- **Pose landmark coordinates**
• • • • • • •

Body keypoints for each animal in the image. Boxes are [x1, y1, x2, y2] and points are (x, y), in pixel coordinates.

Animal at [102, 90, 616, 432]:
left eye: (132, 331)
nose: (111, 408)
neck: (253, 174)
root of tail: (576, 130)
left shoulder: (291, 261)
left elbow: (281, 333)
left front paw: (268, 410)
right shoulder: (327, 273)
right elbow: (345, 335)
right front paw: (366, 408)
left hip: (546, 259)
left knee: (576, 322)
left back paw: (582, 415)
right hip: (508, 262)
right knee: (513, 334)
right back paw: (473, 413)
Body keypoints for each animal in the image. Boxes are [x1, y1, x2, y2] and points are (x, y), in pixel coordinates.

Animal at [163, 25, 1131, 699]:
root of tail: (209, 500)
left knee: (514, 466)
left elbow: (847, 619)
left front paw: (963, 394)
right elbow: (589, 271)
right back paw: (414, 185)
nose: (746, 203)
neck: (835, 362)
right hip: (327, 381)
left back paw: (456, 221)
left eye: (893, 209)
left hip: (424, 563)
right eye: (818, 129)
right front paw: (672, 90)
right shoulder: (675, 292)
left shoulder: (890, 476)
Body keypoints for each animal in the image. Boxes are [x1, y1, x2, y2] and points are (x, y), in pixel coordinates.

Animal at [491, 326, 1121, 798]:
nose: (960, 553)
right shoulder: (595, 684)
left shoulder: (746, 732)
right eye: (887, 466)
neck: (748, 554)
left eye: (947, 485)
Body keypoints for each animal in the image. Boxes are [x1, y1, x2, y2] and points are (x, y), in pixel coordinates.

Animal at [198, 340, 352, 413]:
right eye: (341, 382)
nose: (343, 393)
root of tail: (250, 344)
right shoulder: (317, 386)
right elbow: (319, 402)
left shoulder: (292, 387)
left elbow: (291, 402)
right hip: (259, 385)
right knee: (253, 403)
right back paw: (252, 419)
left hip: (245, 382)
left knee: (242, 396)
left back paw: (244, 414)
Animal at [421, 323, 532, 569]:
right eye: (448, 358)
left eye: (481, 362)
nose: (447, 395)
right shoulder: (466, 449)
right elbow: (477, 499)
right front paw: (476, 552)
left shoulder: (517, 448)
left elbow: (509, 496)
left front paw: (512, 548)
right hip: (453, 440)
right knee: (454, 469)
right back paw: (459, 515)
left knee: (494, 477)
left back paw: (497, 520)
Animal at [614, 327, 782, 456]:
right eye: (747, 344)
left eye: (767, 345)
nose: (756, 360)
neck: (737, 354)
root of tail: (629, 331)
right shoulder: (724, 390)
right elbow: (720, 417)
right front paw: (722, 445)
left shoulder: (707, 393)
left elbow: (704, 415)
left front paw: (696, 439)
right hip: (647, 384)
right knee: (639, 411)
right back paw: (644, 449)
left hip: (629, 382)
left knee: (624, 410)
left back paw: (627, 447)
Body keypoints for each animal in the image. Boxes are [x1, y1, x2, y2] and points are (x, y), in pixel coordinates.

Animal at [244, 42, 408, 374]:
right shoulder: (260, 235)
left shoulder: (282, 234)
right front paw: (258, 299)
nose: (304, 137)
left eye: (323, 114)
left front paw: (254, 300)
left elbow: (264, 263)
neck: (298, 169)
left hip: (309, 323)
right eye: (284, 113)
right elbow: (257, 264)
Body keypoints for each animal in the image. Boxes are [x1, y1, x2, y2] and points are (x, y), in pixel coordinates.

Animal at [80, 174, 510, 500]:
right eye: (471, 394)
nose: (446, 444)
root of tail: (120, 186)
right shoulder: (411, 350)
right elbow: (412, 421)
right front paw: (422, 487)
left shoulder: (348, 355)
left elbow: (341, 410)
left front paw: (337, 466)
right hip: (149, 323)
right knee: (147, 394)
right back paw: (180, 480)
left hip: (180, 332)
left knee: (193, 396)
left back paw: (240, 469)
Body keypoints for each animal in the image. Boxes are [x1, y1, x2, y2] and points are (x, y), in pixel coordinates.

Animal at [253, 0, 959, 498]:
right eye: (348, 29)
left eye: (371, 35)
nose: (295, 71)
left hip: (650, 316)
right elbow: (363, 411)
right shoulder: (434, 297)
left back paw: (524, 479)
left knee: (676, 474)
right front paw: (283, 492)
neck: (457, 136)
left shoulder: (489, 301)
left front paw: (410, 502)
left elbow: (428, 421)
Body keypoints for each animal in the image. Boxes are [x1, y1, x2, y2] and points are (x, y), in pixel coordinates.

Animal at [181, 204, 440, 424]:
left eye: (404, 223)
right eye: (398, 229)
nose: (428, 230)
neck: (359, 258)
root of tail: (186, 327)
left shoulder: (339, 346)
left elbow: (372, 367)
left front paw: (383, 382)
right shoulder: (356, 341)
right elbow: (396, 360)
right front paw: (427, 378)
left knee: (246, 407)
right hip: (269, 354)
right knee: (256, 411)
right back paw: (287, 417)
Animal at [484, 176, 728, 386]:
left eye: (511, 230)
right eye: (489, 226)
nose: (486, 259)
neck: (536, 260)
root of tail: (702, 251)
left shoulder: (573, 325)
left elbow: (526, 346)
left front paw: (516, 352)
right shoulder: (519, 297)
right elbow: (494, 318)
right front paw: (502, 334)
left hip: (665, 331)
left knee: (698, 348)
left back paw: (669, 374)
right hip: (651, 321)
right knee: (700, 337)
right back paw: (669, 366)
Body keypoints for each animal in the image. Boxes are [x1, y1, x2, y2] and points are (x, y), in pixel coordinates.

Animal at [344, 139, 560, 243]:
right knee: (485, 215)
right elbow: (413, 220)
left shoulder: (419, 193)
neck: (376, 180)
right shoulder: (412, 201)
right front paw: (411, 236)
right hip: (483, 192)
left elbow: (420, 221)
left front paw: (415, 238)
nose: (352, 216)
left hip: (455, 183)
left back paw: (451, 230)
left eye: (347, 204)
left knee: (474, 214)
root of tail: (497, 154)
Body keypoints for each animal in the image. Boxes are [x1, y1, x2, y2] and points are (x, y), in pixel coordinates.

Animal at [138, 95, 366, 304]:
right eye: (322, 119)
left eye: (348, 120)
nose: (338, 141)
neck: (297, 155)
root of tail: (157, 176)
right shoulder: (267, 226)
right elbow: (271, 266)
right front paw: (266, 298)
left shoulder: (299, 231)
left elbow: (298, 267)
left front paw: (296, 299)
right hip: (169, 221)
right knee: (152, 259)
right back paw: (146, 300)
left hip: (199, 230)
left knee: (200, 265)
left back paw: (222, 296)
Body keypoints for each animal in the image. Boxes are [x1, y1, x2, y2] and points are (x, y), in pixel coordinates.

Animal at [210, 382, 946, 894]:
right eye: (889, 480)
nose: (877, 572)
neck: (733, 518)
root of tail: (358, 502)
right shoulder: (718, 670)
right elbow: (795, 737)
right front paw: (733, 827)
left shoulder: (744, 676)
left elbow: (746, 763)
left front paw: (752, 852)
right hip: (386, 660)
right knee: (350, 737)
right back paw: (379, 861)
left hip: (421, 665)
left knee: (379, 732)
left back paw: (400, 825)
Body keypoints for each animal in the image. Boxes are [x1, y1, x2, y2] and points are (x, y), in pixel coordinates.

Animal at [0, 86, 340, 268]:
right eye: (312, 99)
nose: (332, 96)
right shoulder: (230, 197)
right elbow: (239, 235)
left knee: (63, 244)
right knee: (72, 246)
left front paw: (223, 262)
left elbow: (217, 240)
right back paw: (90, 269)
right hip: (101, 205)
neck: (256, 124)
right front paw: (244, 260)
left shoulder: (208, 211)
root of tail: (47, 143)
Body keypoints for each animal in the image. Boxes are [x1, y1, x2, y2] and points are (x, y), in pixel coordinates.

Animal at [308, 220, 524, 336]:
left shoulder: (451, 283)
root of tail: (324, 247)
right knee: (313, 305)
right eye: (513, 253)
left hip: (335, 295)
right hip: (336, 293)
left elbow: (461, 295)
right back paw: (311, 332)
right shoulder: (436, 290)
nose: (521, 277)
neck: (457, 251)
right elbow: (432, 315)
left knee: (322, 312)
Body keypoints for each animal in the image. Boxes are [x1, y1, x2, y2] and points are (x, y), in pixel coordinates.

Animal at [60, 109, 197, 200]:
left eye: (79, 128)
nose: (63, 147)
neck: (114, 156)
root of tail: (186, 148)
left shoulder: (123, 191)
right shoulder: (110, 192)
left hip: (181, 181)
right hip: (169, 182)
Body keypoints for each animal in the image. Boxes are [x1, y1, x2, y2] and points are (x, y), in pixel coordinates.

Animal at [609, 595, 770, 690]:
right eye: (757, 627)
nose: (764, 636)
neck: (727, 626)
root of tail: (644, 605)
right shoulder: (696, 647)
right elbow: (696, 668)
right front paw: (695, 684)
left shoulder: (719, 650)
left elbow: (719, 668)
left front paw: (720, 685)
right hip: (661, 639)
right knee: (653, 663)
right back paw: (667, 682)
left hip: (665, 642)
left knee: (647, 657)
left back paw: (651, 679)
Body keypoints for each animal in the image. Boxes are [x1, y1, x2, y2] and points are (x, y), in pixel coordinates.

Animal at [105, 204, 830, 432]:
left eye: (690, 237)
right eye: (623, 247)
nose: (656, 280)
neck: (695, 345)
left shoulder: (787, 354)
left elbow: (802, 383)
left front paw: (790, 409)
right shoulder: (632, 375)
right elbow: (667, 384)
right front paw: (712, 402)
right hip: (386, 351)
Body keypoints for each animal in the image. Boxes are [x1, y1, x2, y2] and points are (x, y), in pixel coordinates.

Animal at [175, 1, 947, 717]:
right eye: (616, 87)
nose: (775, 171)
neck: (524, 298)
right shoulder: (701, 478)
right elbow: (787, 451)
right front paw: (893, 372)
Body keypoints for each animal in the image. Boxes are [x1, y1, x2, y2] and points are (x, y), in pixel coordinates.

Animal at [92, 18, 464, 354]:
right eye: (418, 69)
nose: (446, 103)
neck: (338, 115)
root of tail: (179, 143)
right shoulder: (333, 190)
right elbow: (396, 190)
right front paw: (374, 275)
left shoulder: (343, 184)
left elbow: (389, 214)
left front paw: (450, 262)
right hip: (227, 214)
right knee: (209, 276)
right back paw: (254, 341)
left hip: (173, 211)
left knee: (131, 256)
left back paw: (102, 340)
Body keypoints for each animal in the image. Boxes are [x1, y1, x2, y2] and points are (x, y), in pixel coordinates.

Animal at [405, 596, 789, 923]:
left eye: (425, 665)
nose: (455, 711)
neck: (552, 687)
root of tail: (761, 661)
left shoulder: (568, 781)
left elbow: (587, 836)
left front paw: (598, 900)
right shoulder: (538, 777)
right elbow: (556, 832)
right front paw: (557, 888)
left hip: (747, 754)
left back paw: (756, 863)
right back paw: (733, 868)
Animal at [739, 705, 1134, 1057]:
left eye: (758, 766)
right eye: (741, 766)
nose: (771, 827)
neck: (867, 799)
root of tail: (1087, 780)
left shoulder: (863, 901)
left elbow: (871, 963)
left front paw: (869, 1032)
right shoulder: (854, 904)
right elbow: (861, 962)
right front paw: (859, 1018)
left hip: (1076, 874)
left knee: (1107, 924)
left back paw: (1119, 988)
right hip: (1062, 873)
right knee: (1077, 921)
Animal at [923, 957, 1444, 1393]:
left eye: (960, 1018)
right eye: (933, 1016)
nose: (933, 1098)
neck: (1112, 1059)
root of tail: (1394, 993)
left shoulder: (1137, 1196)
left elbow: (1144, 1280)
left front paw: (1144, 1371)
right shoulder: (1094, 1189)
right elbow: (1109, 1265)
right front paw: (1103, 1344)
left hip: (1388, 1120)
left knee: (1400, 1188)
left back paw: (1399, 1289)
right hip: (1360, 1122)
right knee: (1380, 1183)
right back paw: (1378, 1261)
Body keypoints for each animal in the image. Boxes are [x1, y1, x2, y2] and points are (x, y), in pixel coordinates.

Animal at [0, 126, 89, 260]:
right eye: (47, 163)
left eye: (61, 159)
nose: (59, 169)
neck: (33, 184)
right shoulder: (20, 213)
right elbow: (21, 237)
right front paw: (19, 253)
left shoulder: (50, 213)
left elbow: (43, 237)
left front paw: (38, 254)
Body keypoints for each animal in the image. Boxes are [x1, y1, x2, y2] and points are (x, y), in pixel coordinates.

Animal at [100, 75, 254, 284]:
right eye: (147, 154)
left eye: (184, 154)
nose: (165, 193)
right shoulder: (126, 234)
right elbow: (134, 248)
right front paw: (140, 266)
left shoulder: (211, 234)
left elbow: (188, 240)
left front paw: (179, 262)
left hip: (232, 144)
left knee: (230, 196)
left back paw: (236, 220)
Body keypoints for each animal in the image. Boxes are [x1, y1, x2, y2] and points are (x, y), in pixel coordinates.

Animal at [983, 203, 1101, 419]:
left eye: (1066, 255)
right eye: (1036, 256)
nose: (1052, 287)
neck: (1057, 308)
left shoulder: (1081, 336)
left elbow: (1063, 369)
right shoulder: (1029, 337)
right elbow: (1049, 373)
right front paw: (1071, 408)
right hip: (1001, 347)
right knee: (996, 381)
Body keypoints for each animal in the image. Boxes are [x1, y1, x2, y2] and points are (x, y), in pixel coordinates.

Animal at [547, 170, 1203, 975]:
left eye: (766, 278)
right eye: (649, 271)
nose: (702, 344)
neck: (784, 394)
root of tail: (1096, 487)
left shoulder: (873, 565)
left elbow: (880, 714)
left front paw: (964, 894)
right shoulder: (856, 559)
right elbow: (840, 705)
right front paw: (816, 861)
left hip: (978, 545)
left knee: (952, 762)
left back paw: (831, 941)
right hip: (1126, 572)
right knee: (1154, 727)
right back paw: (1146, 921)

• • • • • • •

- **WORK ORDER**
Return exactly the lines above from the line that has "left hip: (1076, 874)" through the line that has "right back paw: (1378, 1261)", inclusive, and nothing else.

- **RESULT BELOW**
left hip: (1076, 874)
left knee: (1107, 924)
left back paw: (1119, 988)
right hip: (1062, 873)
right knee: (1077, 921)
Animal at [923, 957, 1444, 1393]:
left eye: (960, 1018)
right eye: (933, 1016)
nose: (933, 1098)
neck: (1112, 1059)
root of tail: (1394, 993)
left shoulder: (1137, 1196)
left elbow: (1144, 1280)
left front paw: (1144, 1371)
right shoulder: (1094, 1189)
right elbow: (1109, 1265)
right front paw: (1103, 1344)
left hip: (1388, 1120)
left knee: (1400, 1188)
left back paw: (1399, 1289)
right hip: (1360, 1122)
right knee: (1380, 1183)
right back paw: (1378, 1261)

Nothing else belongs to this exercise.